August 31, 2001|By Dan Rodricks
MORE THAN a half-century after Pvt. Jacob Augustus Ely disappeared in the Korean War, the Army is searching for him -- and might have already found him. The Baltimore-born soldier's bones could be among the remains of Americans recovered in recent years from the distant war zone, but the Army can't say yet. A crucial piece of the forensic puzzle is missing.
It's the DNA from a soldier's maternal side, mitochondrial DNA, that makes the identification of his remains possible, and the Army has no record of such kin for Jacob Ely. This column constitutes an appeal to anyone out there who can trace their bloodlines to a woman named Adelaide, who was born a Swartz, lived briefly an Ely, and died possibly a Taylor.
Some background:
Jacob Ely's father was a Baltimore firefighter named Howard Oliver Ely. His mother was Adelaide Swartz. They lived on South Robinson Street in East Baltimore at the time of Jacob's birth, Aug. 17, 1916. Ely's father was hospitalized in 1920 and might have died at the time; census records show 4-year-old Jacob Ely being placed in foster homes that same year.
The Army had no further information on Jacob Ely's mother. In 1936, when he joined the Army, he listed his foster parents, not his mother, as next of kin.
Ely served this nation for several years, in two wars. He re-enlisted in the Army in 1945. He was listed MIA in Korea on Nov. 28, 1950. He left a wife and two daughters. Fifty years later, as U.S. teams gained more access to North Korea in an attempt to locate and repatriate the remains of some 8,200 American servicemen listed as missing during the war, Army researchers stateside tried to locate relatives of the MIAs.

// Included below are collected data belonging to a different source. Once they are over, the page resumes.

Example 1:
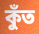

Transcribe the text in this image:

কুঁত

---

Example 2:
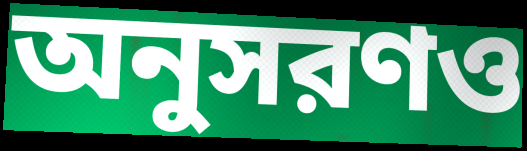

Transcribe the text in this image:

অনুসরণও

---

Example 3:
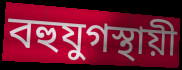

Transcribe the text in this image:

বহুযুগস্থায়ী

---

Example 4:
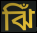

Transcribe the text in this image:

ঝিঁ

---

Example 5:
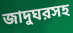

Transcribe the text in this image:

জাদুঘরসহ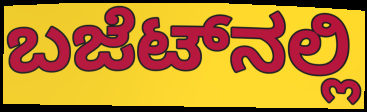
ಬಜೆಟ್‌ನಲ್ಲಿ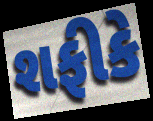
શફીકેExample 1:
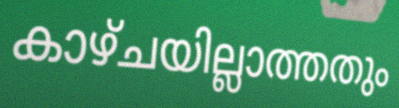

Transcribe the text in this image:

കാഴ്ചയില്ലാത്തതും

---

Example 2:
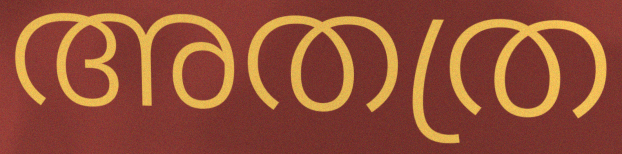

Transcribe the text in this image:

അതത്ര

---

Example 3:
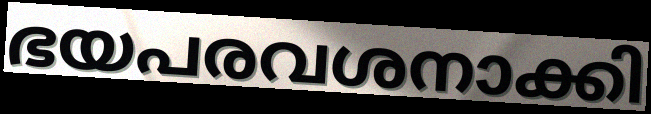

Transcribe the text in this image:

ഭയപരവശനാക്കി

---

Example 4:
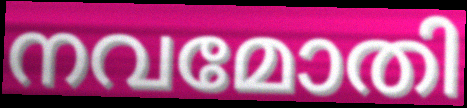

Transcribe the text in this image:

നവമോതി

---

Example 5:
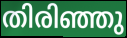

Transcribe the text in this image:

തിരിഞ്ഞുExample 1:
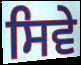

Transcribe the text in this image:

ਸਿਵੇ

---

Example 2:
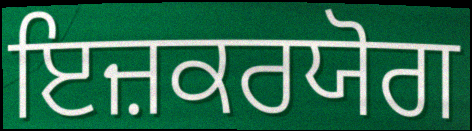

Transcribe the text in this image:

ਇਜ਼ਕਰਯੋਗ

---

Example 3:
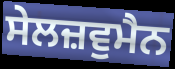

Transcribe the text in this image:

ਸੇਲਜ਼ਵੁਮੈਨ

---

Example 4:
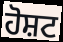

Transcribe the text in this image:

ਹੋਸ਼ਟ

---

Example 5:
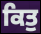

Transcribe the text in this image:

ਕਿਤੁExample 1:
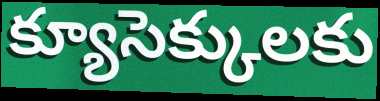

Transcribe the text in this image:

క్యూసెక్కులకు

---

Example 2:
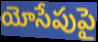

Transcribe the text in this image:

యోసేపుపై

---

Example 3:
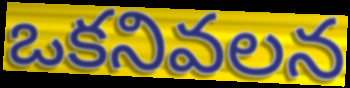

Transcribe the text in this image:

ఒకనివలన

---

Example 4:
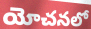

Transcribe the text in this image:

యోచనలో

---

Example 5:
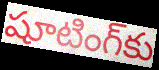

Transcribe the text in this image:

షూటింగ్‌కుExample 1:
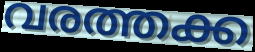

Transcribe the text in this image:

വരത്തക്ക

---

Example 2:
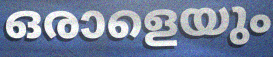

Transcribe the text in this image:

ഒരാളെയും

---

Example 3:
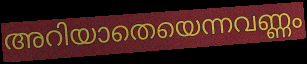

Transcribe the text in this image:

അറിയാതെയെന്നവണ്ണം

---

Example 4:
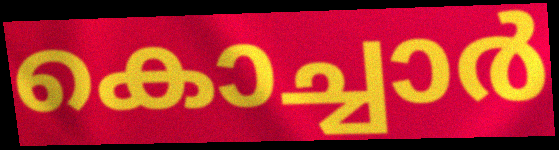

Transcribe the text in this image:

കൊച്ചാർ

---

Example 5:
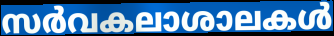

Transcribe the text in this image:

സർവകലാശാലകൾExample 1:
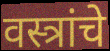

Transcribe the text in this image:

वस्त्रांचे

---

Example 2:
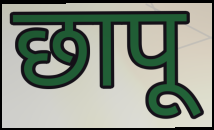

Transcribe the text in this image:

छापू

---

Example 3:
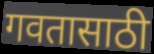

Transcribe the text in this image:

गवतासाठी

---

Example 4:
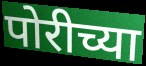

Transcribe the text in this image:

पोरीच्या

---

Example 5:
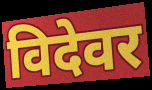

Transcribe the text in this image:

विदेवर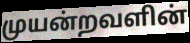
முயன்றவளின்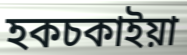
হকচকাইয়াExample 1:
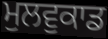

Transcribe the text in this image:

ਮੁਲਵੁਕਾਡ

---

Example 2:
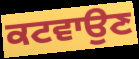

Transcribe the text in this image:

ਕਟਵਾਉਣ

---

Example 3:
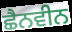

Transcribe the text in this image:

ਛੈਨਵੀਨ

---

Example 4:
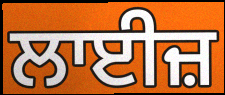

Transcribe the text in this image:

ਲਾਈਜ਼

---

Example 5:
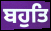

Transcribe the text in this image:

ਬਹੁਤਿ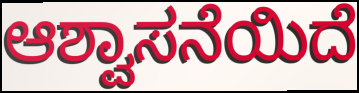
ಆಶ್ವಾಸನೆಯಿದೆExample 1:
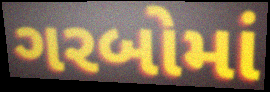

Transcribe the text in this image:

ગરબોમાં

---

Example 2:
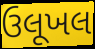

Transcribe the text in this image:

ઉલૂખલ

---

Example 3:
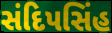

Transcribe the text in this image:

સંદિપસિંહ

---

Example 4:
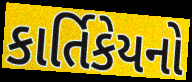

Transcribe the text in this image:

કાર્તિકેયનો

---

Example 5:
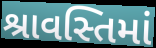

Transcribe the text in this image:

શ્રાવસ્તિમાંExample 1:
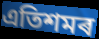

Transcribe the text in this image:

এতিশমৰ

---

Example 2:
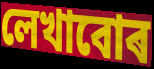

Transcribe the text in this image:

লেখাবোৰ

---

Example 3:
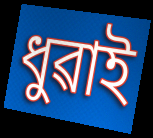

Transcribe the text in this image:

ধুৱাই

They were able to find, among others, Jacob Ely's widow and one of his children, Ellen Ely Rice of Cumberland. Though they could provide little of the crucial information the Army needed -- names of relatives on the private's maternal side -- they offered one clue.

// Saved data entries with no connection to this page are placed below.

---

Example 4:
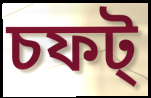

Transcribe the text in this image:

চফট্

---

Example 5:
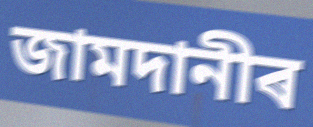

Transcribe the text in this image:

জামদানীৰ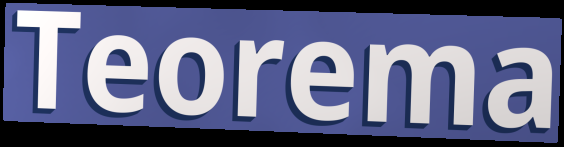
Teorema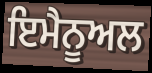
ਇਮੈਨੂਅਲ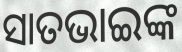
ସାତଭାଇଙ୍କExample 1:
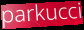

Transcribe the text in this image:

parkucci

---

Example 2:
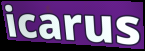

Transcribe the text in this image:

icarus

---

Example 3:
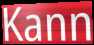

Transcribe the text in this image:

Kann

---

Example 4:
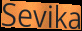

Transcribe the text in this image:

Sevika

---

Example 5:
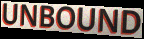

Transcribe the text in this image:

UNBOUNDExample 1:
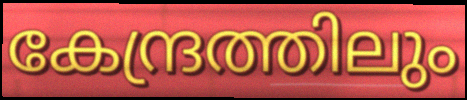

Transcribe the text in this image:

കേന്ദ്രത്തിലും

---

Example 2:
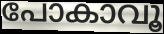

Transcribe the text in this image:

പോകാവൂ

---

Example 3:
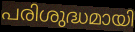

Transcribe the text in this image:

പരിശുദ്ധമായി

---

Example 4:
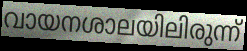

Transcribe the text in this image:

വായനശാലയിലിരുന്ന്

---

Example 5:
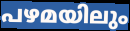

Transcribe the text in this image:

പഴമയിലുംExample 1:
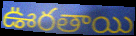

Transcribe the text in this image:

ఊరతాయి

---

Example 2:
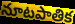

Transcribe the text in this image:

నూటపాతిక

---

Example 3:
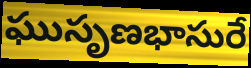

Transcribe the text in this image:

ఘుసృణభాసురే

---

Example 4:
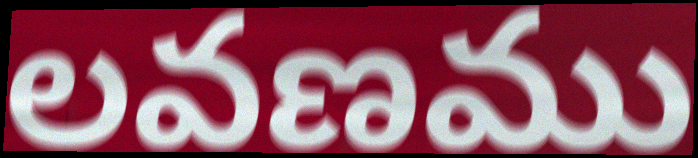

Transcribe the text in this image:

లవణము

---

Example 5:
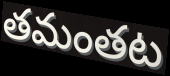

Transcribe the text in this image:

తమంతటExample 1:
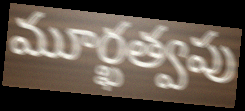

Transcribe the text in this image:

మూర్ఖత్వపు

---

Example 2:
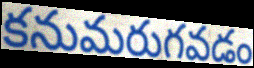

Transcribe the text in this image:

కనుమరుగవడం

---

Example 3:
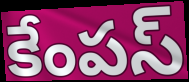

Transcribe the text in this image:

"We were told by his wife that his mother, Adelaide, had remarried and borne about seven more children," says Starr Ossman, a researcher for the Army. "Her married name may have been Taylor at the time of her death."
That's where the trail ends.
For now at least.
If anyone out there thinks they're descended from the maternal branches of Pvt. Jacob Augustus Ely's family tree, please give us a call at 410-332-6166, or e-mail at TJIDAN@aol.com. Maybe some day this long-gone soldier will finally come home.
The cell phone sell
TJI reader Sharon Sirota Rubin, having sensed something small and unsavory in a billing statement mailed to her home in Pikesville, files this one under "corporate chutzpah," which is a nice way of putting it.
"I signed up with Cingular for a cell phone on their `Special Olympics' plan, which gives you a decent plan if you contribute $20 to Special Olympics. It seemed like a good idea. The Cingular sales person said I'd be billed for the contribution.
"On my first bill, there was no charge for Special Olympics. But on the second bill, the $20 donation to Special Olympics is listed as an `adjustment to previous balance,' and it's marked as a `past due balance' with a $5 `late payment fee.' So they managed to take an honest charitable contribution, and back- bill it to add on a late charge fee! I called, and they adjusted the bill, but frankly I'm just appalled. How many customers didn't read their bills and just paid the $5?"
And then there's the even larger, more troubling question: How many more unnecessary cell phones did this promotion put into use?
Hold the basil and cheese
Can we all agree that few things are as satisfying as a fresh, juicy, cold tomato eaten au naturel and au jus over the kitchen sink -- or should I say zink? Can we just go ahead and acknowledge that our pathetic lives don't get much better than that? Biting into a tomato while standing over the sink is a life-affirming experience. There's nothing to be embarrassed about.
I've checked with Joey Amalfitano, chief of the cultural affairs desk, and he says everyone has permission, here at the finale of tomato season, to bite into a big one while standing over the kitchen sink, shaking salt on the succulent fruit after each ravenous chomp. It's a Maryland tradition. "If the juice drips down your arm, you're allowed to lick it, too," Joey says, and I agree.
Been there. Done that. Stained the T-shirt.
I read Susan Reimer's column in The Sun the other day. It was about her passion for tomatoes. This is how she said she eats them: "There are scrambled eggs with basil and sliced tomato for breakfast. A tomato sandwich on sourdough bread for lunch, with a sliver of Asiago cheese and some fresh ground pepper. For dinner I can choose from a dozen tomato combinations over pasta. Served with tomatoes and cucumbers vinaigrette, of course."
Of course.
And that's all fine and Martha Stewart-dandy. If you had to cater a lunch for the cast of a Merchant Ivory film, that's how you might serve the tomatoes.